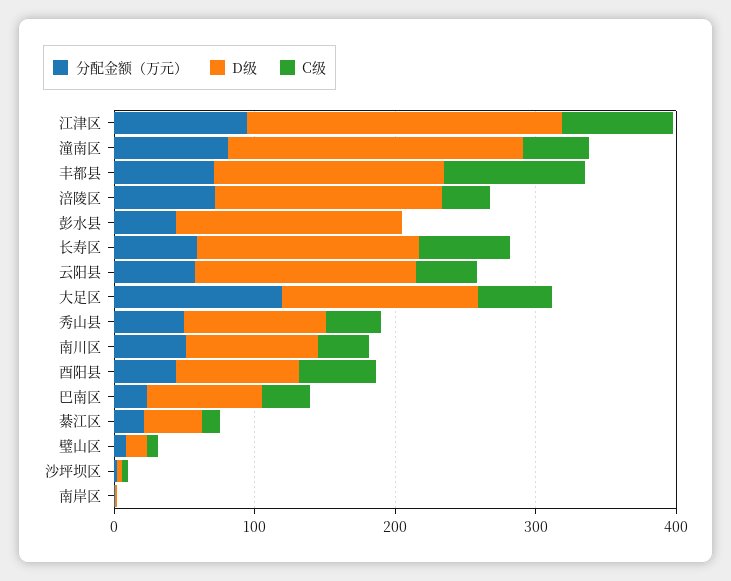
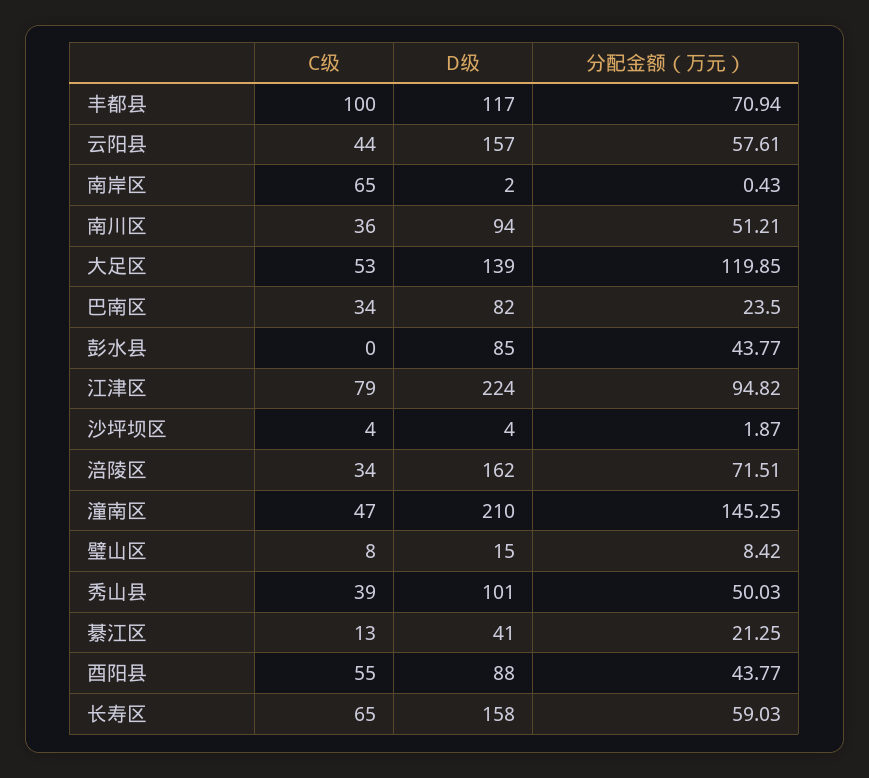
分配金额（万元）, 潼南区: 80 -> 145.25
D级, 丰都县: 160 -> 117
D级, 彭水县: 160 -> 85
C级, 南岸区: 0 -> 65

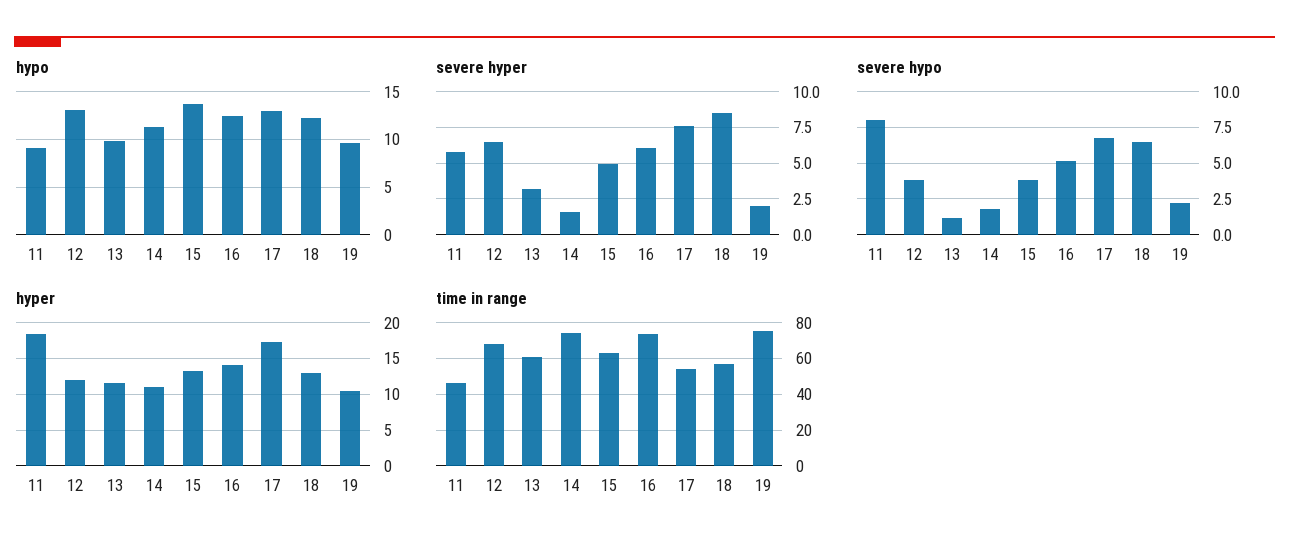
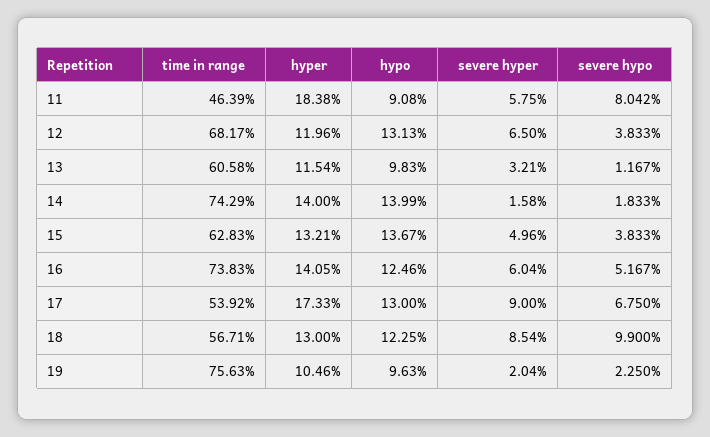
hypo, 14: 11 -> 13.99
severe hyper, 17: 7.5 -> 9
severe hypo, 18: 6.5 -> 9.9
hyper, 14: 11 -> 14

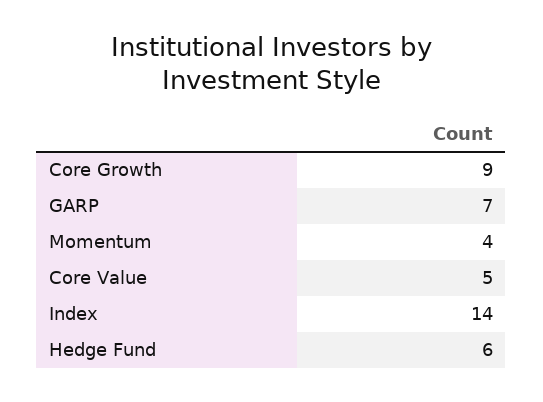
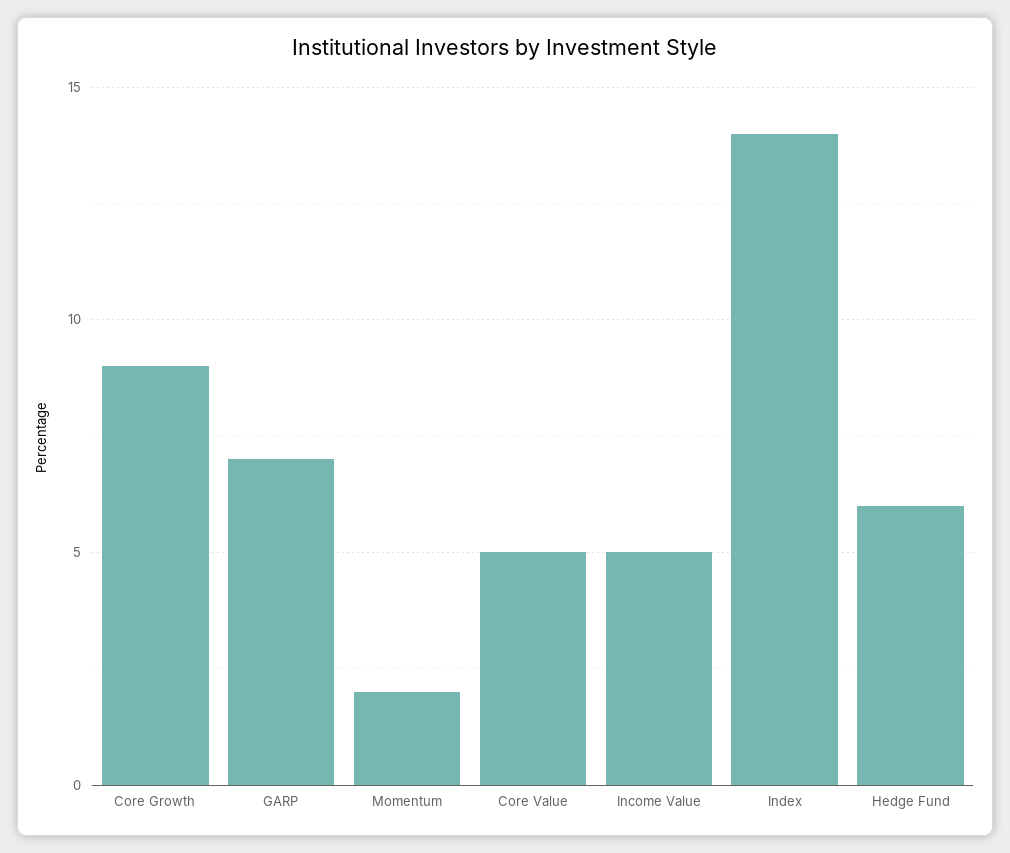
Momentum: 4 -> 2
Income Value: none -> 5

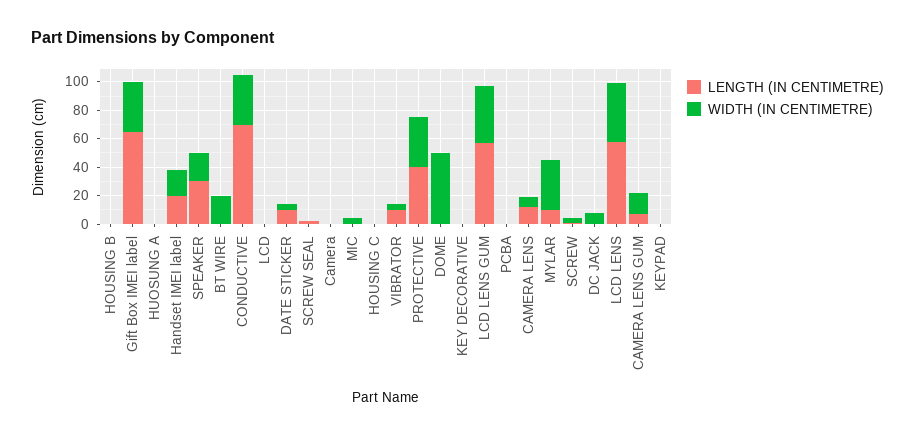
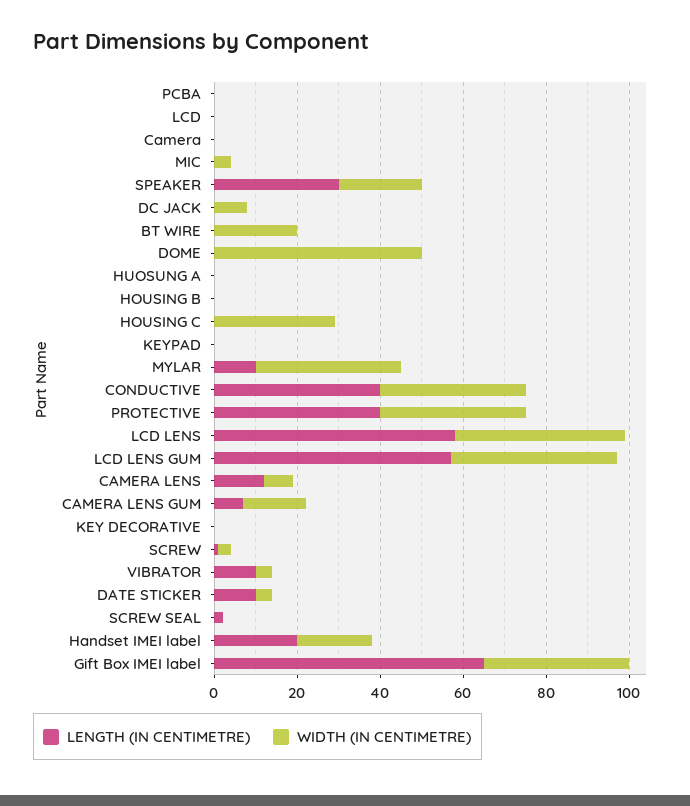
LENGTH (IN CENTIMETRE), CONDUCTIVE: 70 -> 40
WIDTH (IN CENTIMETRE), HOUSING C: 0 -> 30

> **PROMPT**
A faithful copy of the records above, without images, is what to give back.

> **RESPONSE**
分配金额（万元）, 潼南区: 80 -> 145.25
D级, 丰都县: 160 -> 117
D级, 彭水县: 160 -> 85
C级, 南岸区: 0 -> 65

hypo, 14: 11 -> 13.99
severe hyper, 17: 7.5 -> 9
severe hypo, 18: 6.5 -> 9.9
hyper, 14: 11 -> 14

Momentum: 4 -> 2
Income Value: none -> 5

LENGTH (IN CENTIMETRE), CONDUCTIVE: 70 -> 40
WIDTH (IN CENTIMETRE), HOUSING C: 0 -> 30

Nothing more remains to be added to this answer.